Scientific classification
- Kingdom: Plantae
- Clade: Tracheophytes
- Clade: Angiosperms
- Clade: Eudicots
- Clade: Rosids
- Order: Fabales
- Family: Fabaceae
- Subfamily: Caesalpinioideae
- Clade: Mimosoid clade
- Genus: Acacia
- Species: A. sericoflora
- Binomial name: Acacia sericoflora Pedley

= Acacia sericoflora =

- Genus: Acacia
- Species: sericoflora
- Authority: Pedley

Species of legume

Acacia sericoflora is a shrub or tree belonging to the genus Acacia and the subgenus Juliflorae that is native to northern Australia.

==Description==
The tree or shrub typically grows to a height of 3.5 m and has smooth bark that is rougher at the base. The stout and angular branchlets are grey in colour and densely covered in silky hairs. Like most species of Acacia it has phyllodes rather than true leaves. The flat and straight, elliptic to narrowly elliptic phyllodes have a length of 12 to 19 cm and a width of 8 to 35 mm and thinly coriaceous. The phyllodes have two prominent main veins free to the base. It blooms between June and July producing yellow flowers. The flower-spikes are sparsely arranged along a length of 2 to 4.5 cm. Following flowering linear shaped seed pods form that are coiled and twisted and have a width of around 3 mm. The seeds inside are arranged longitudinally and are around 4 mm in length.

● DATA SHOWN:

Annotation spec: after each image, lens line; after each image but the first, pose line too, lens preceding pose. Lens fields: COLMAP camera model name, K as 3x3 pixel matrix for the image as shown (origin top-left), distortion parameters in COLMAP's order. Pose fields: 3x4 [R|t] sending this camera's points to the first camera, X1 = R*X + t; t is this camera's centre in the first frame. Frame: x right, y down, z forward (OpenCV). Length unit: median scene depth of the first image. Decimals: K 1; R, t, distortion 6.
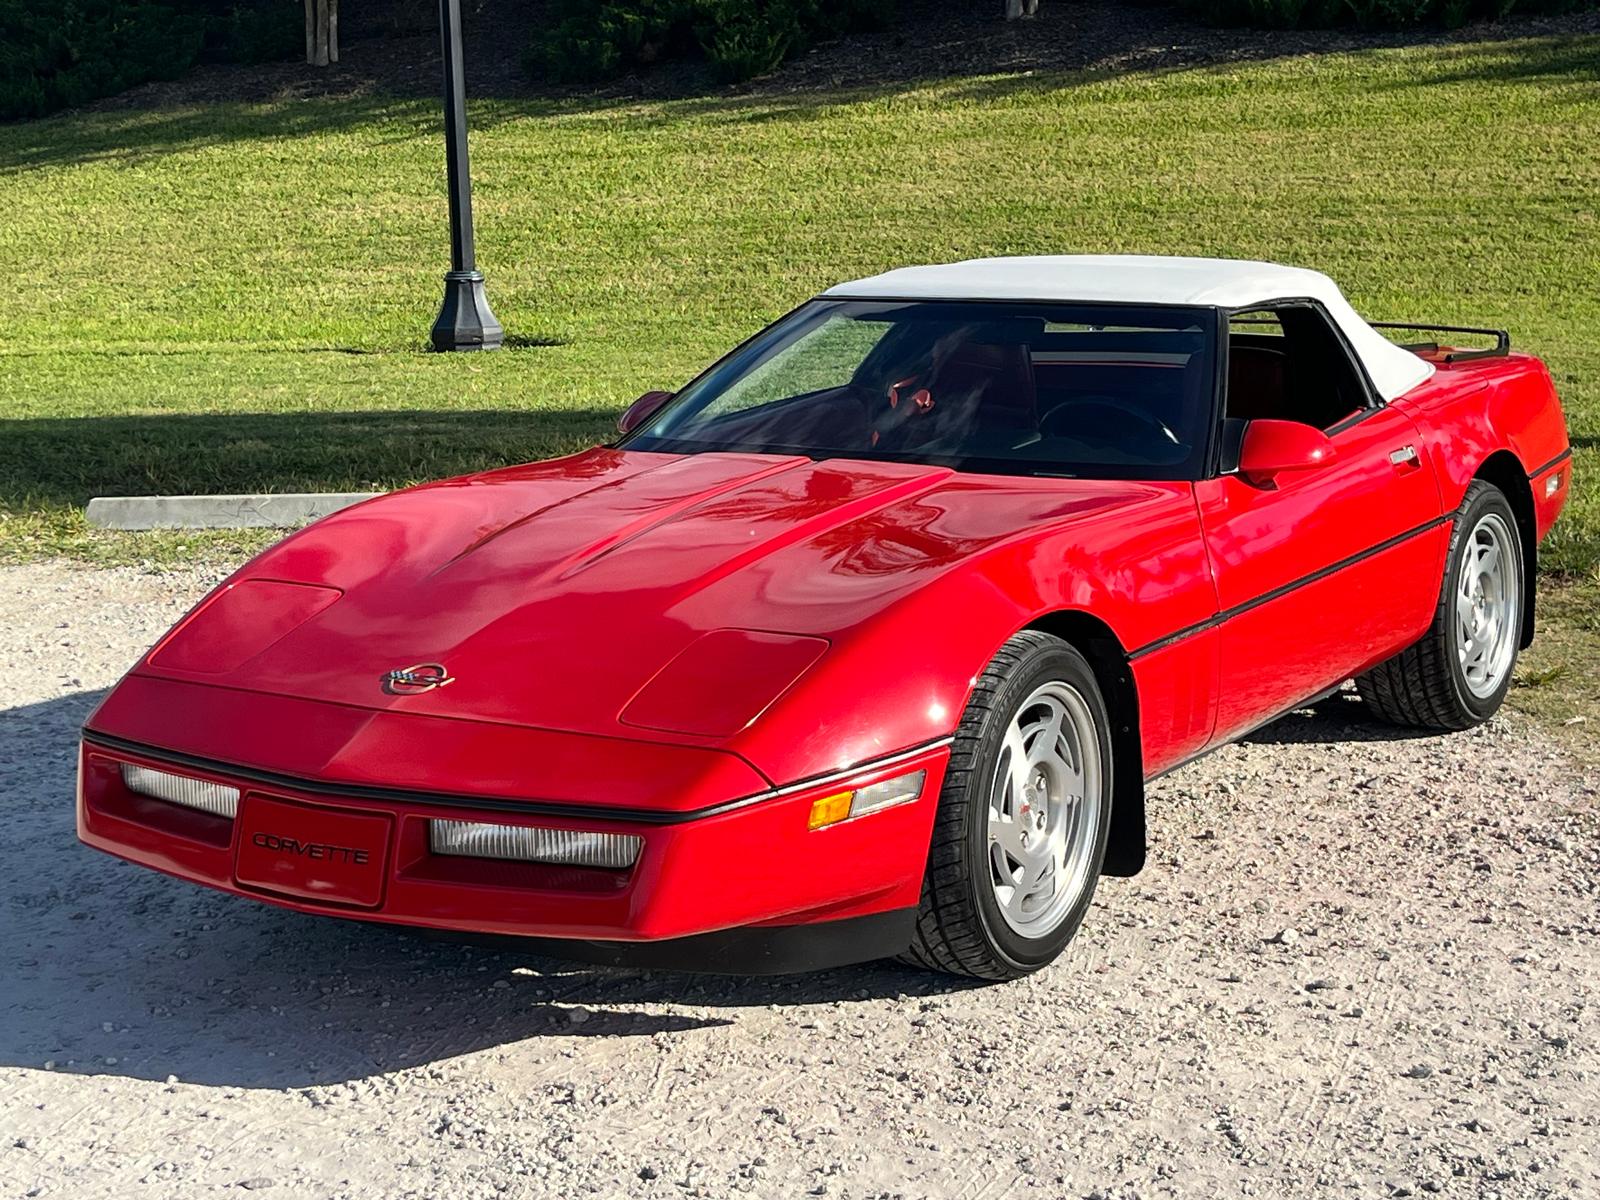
lens RADIAL K [[2701.4, 0, 824.5], [0, 2701.4, 603.6], [0, 0, 1]] dist [0.181986, -0.788200]
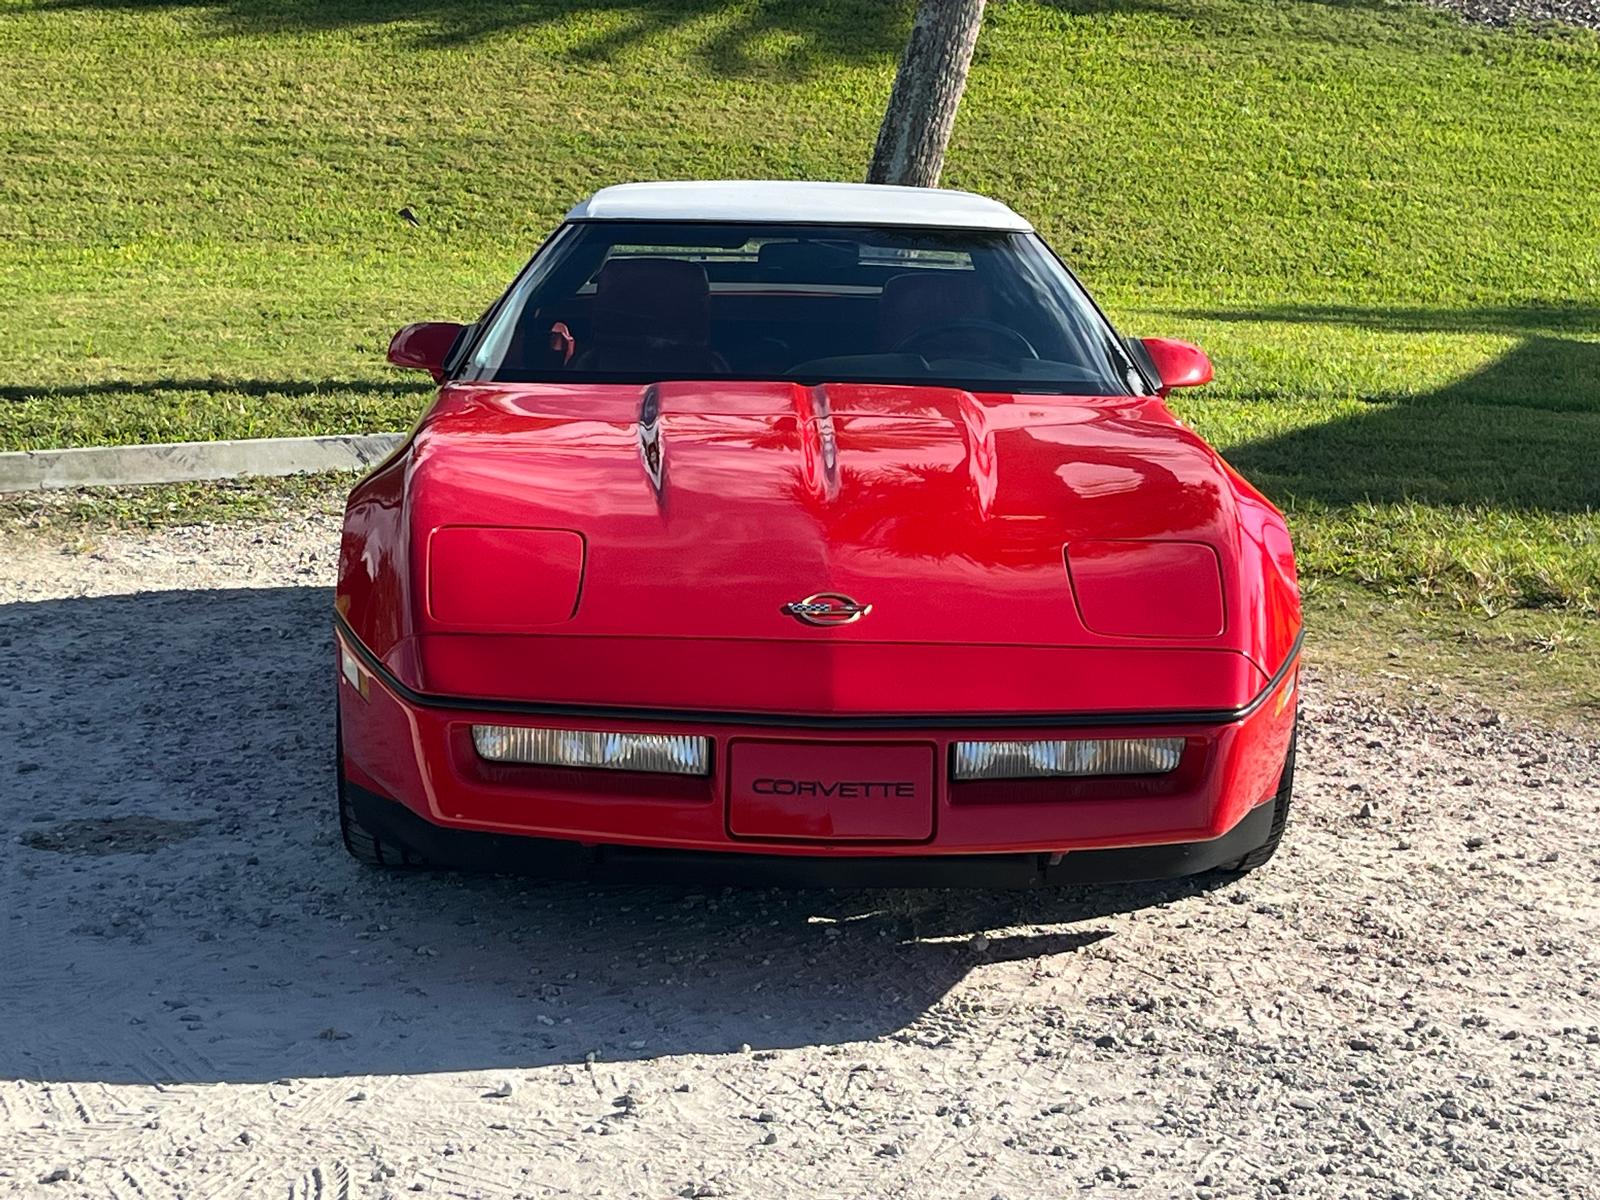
lens RADIAL K [[3083.1, 0, 796.7], [0, 3083.1, 598.7], [0, 0, 1]] dist [0.171992, -0.714245]
pose [[0.835264, -0.058096, 0.546772, -0.166703], [0.059595, 0.998110, 0.015013, 0.001600], [-0.546610, 0.020045, 0.837147, 0.023118]]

● EXERCISE REQUIREMENTS:
a: Answer from the Acacia sericoflora text:
(i) Which subgenus does the species belong to?
(ii) In which months does it bloom?
(iii) About how long are its seeds?
b: Carry the Acacia sericoflora text forward, beginning after its final sentence.

● ANSWERS BY ITEM NUMBER:
a:
(i) Juliflorae
(ii) June and July
(iii) Around 4 mm

b:
==Distribution==
The species has a limited range within western Arnhem Land and within the boundaries of Kakadu and Katherine Gorge National Parks between Gunbalanya and Edith Falls in the Northern Territory where it is found on escarpments and along creek lines growing in clay or sandy soils as a part of woodland or scrubland communities composed of species of Eucalyptus, Melaleuca and Triodia.